Por: Hernán Argüello Zelaya
Irán sigue siendo, en pleno siglo XXI, un régimen teocrático donde el poder no recae en una república representativa, sino en un círculo cerrado de clérigos que interpretan y aplican la ley islámica (sharía) bajo una visión radical del Corán. Esta estructura autoritaria ha convertido al país en un actor hostil hacia Occidente desde hace más de cuatro décadas.
Quienes tenemos memoria histórica recordamos bien la Revolución Islámica de 1979, cuando estudiantes radicalizados tomaron por asalto la embajada de Estados Unidos en Teherán, secuestrando a 52 diplomáticos durante 444 días. Fue una humillación global para el gobierno de Jimmy Carter y una señal clara del nacimiento del islamismo político moderno. No fue una acción aislada: fue el inicio de una ideología de confrontación con el mundo libre.
El trato hacia las mujeres en Irán es una muestra alarmante del extremismo institucionalizado. Se les niegan libertades básicas, son castigadas por quitarse el velo y muchas veces son víctimas de crímenes de honor, ejecutados por sus propias familias bajo el silencio cómplice del Estado. Esto no es folklore religioso: es represión sistemática.
Pero lo más preocupante es la visión ideológica que el régimen iraní profesa. Desde su fundación, los líderes iraníes han expresado de manera abierta su deseo de destruir a Israel y confrontar a Estados Unidos. Para ellos, el Occidente representa la decadencia, la corrupción moral, y el “infiel” que debe ser eliminado. No son palabras sueltas: están en discursos oficiales, cánticos estatales y libros de texto.

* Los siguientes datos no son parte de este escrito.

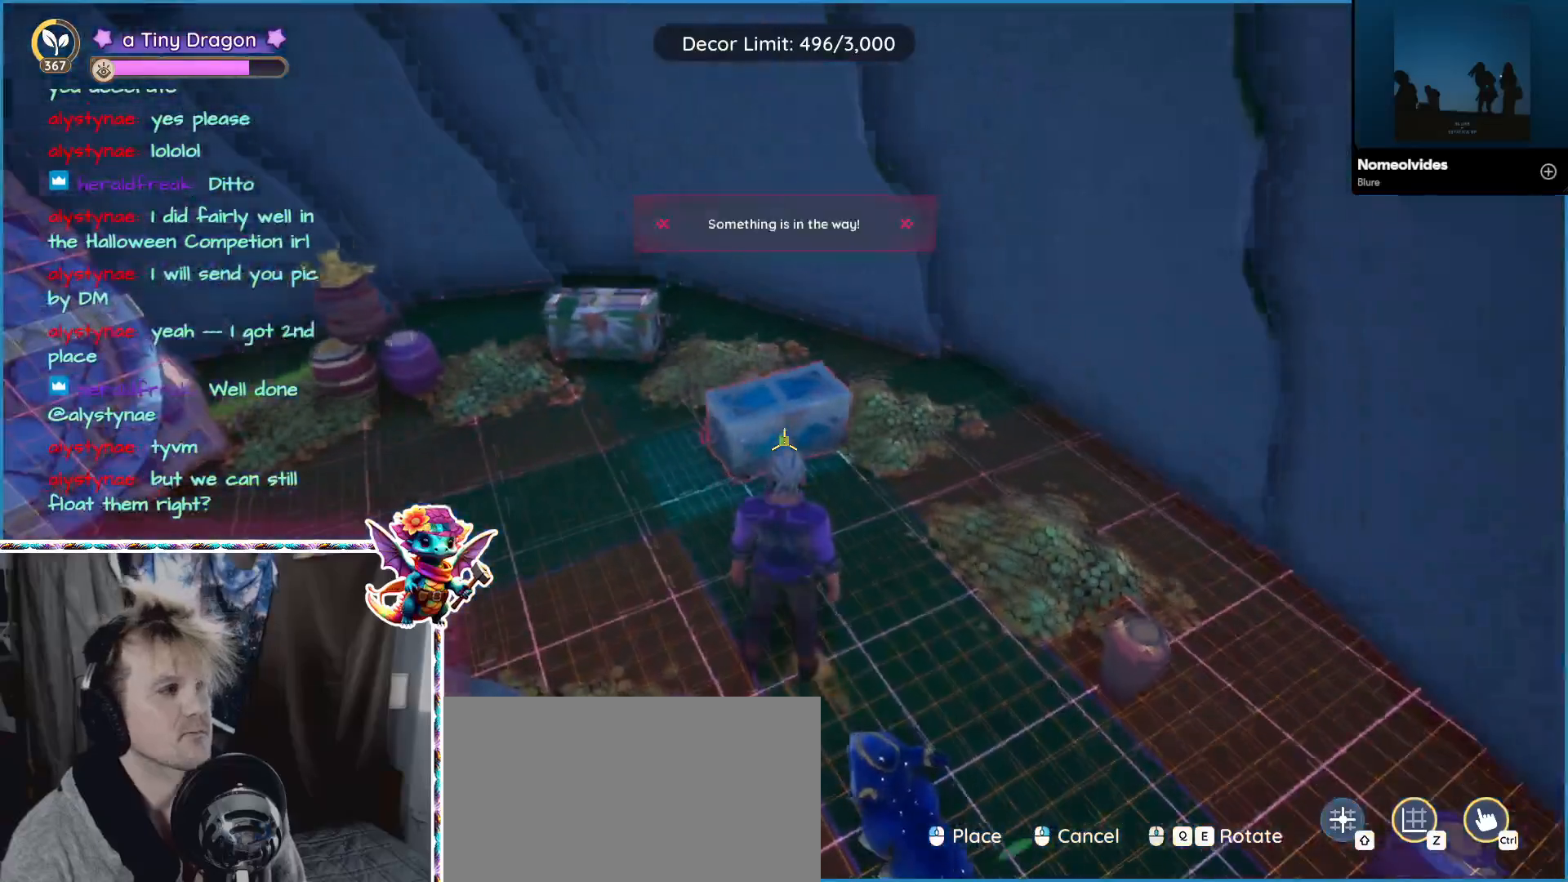
{"keys": [], "mouse": [], "events": [[150, "w", "down"], [350, "a", "down"], [433, "a", "up"], [500, "w", "up"]]}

En este contexto, la reciente acción militar de Estados Unidos contra Irán no puede entenderse como una agresión gratuita, sino como una reacción estratégica frente a un régimen que ha demostrado, repetidamente, que no busca coexistir, sino dominar o destruir. Permitir que Irán desarrolle un arma nuclear sería permitir que una ideología de muerte adquiera poder irreversible.
Los tratados de no proliferación existen por razones éticas y geopolíticas, pero en el caso iraní, hay un agravante único: el país ha jurado eliminar a otras naciones del mapa. Ni la retórica ni las amenazas son nuevas; lo que cambia es la capacidad tecnológica. Y eso, sencillamente, no se puede permitir.
La comunidad internacional debe actuar con claridad moral. Un régimen que niega derechos humanos fundamentales, que reprime a su propio pueblo, que exporta terrorismo y que sueña con un holocausto nuclear no puede ser tratado como un Estado normal. Debe ser contenido, aislado, y si es necesario, confrontado.
No se trata de una guerra de civilizaciones, sino de una defensa de los valores fundamentales que sostienen la libertad humana. El mundo libre no puede cerrar los ojos ante un régimen que no quiere vivir en paz, sino imponer el terror en nombre de Dios.